Covid-19 e Residenze sanitarie per disabili: servono allerta alta e strategie per prevenire i contagi

Covid-19 e Residenze sanitarie per disabili: servono allerta alta e strategie per prevenire i contagi

“Quello che è accaduto ancora una volta ha dimostrato che le necessità, i bisogni ed in questo caso particolare la salute delle persone con disabilità, in particolare intellettive e con disturbi del neurosviluppo, delle loro famiglie e di tutti coloro che lavorano con e per loro, sono considerate come sacrificabili, meno importanti di quelle degli altri cittadini”

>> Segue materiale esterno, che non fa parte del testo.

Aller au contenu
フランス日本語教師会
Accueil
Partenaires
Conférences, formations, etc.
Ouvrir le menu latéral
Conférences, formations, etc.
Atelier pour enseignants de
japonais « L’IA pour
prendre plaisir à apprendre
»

Abbiamo già parlato del dramma delle residenze per anziani, che in alcune parti d’Italia sono diventate vere propri focolai di infezioni da Covid19, con drammatiche conseguenze sugli ospiti ed operatori. Ma non sono solo le RSA a richiedere massima attenzione: un gruppo di associazioni mette in guardia anche sulle necessità di intervenire anche nelle RSD, le residenze sanitarie per persone disabili.

Oltre agli anziani e alle persone con preesistenti situazioni di stress metabolico, le persone con disabilità intellettive e disturbi del neurosviluppo costituiscono una popolazione a rischio, come confermano le segnalazioni che giungono dalle Residenze Sanitarie per persone con disabilità e dai familiari”: è questa una parte della lettera-appello congiunta siglata da Anffas, Uniti per l’Autismo, Angsa e dalla Società Italiana di Medicina Ambientale – SIMA, a cui ora si aggiunge il supporto dell’Istituto per la Ricerca e l’Innovazione Biomedica del Consiglio Nazionale delle Ricerche – CNR.

L’appello lanciato dalle associazioni, e condiviso da una crescente parte della comunità scientifica, vuole portare l’attenzione sulla forte criticità delle residenze, auspicando un urgente intervento sia nelle strutture già coinvolte sia in quelle finora risparmiate da COVID-19.  Secondo le associazioni, questo può essere realizzato mettendo in pratica un “modello di sorveglianza attiva” che tutelando le fasce di popolazione più fragili e vulnerabili – ad oggi, purtroppo, ancora una volta abbandonate a loro stesse in questa gravissima pandemia – eviterebbe automaticamente l’ulteriore diffondersi del contagio.

“Quello che è accaduto ancora una volta ha dimostrato che le necessità, i bisogni ed in questo caso particolare la salute delle persone con disabilità, in particolare intellettive e con disturbi del neurosviluppo, delle loro famiglie e di tutti coloro che lavorano con e per loro, sono considerate come sacrificabili, meno importanti di quelle degli altri cittadini” afferma Roberto Speziale, presidente nazionale Anffas.

Fin dall’inizio dell’emergenza sanitaria le associazioni hanno chiesto provvedimenti e protocolli ad hoc, oggi, ad emergenza ancora in corso, chiedono di mettere in pratica in tempi brevi un modello di sorveglianza attiva, integrata delle competenze che le società scientifiche stanno mettendo a disposizione”.

Le misure richieste sono:

·        esecuzione di tampone nasofaringeo e orofaringeo a tutti gli ospiti e operatori delle strutture, con periodica rivalutazione

·        immediato isolamento delle persone risultate positive, indipendentemente dalla sintomatologia, con allontanamento immediato di operatori positivi e trasferimento degli ospiti positivi in settori o strutture dedicati

·        allestimento di strutture o settori di isolamento per gli ospiti positivi – asintomatici e sintomatici – con efficaci zone filtro, mediante riorganizzazione degli spazi interni delle residenze (es. padiglioni dedicati) o utilizzo di altre strutture messe a disposizione da Ast o Comune di appartenenza

·        per gli ospiti sintomatici, strumenti diagnostici e protocolli approvati e aggiornati per l’assistenza domiciliare e ospedaliera non intensiva, possibilmente in collaborazione con le Unità Speciali di Continuità Assistenziale (USCA)

·        adeguamento del personale in forza nelle Residenze, attraverso l’attivazione di bandi per richiamare personale qualificato ancorché per adesione volontaria ed incentivato a fornire la propria collaborazione

·        attivazione di applicativi e percorsi di telemedicina, monitoraggio e training per operatori e familiari al fine di garantire la continuità degli interventi terapeutici ed il supporto necessario durante l’emergenza sanitaria

Le conoscenze attualmente disponibili sulla pandemia consentono di mettere in campo strategie razionali e coerenti con le caratteristiche del fenomeno nel suo complesso. Pertanto, ulteriori indugi non sono comprensibili né ammissibili –dichiarano le associazioni.